-- WHAT YOU ARE ASKED TO DO --
In the records below, find the line containing "902 9 15.52" and retype it and every line after it exactly, adding nothing.

[Start of Attachment]

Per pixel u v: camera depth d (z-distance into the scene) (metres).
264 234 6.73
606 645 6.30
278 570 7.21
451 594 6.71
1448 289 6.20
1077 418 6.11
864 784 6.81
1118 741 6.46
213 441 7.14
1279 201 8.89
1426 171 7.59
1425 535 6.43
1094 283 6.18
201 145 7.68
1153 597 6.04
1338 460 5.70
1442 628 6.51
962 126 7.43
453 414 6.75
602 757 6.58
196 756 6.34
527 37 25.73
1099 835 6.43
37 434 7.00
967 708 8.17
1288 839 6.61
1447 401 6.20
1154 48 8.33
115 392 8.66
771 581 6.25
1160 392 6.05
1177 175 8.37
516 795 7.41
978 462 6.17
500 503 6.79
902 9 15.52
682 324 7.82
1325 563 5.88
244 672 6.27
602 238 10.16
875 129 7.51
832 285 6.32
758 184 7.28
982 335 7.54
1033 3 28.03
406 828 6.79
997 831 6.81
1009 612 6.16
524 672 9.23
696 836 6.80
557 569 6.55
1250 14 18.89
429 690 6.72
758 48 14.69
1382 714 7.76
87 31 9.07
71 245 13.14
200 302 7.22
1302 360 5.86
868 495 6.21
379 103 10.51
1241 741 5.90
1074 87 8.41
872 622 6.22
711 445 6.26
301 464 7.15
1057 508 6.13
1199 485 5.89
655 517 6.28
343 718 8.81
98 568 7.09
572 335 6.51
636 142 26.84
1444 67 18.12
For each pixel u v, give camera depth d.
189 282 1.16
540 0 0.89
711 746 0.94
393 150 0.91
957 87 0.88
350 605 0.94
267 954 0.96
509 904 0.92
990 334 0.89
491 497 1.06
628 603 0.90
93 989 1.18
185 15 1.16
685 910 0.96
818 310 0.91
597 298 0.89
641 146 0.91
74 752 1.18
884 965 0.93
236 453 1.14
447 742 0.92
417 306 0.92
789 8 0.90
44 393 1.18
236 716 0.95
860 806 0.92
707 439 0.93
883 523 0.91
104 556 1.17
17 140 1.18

[End of Attachment]

-- EXERCISE SOLUTION --
902 9 15.52
682 324 7.82
1325 563 5.88
244 672 6.27
602 238 10.16
875 129 7.51
832 285 6.32
758 184 7.28
982 335 7.54
1033 3 28.03
406 828 6.79
997 831 6.81
1009 612 6.16
524 672 9.23
696 836 6.80
557 569 6.55
1250 14 18.89
429 690 6.72
758 48 14.69
1382 714 7.76
87 31 9.07
71 245 13.14
200 302 7.22
1302 360 5.86
868 495 6.21
379 103 10.51
1241 741 5.90
1074 87 8.41
872 622 6.22
711 445 6.26
301 464 7.15
1057 508 6.13
1199 485 5.89
655 517 6.28
343 718 8.81
98 568 7.09
572 335 6.51
636 142 26.84
1444 67 18.12
For each pixel u v, give camera depth d.
189 282 1.16
540 0 0.89
711 746 0.94
393 150 0.91
957 87 0.88
350 605 0.94
267 954 0.96
509 904 0.92
990 334 0.89
491 497 1.06
628 603 0.90
93 989 1.18
185 15 1.16
685 910 0.96
818 310 0.91
597 298 0.89
641 146 0.91
74 752 1.18
884 965 0.93
236 453 1.14
447 742 0.92
417 306 0.92
789 8 0.90
44 393 1.18
236 716 0.95
860 806 0.92
707 439 0.93
883 523 0.91
104 556 1.17
17 140 1.18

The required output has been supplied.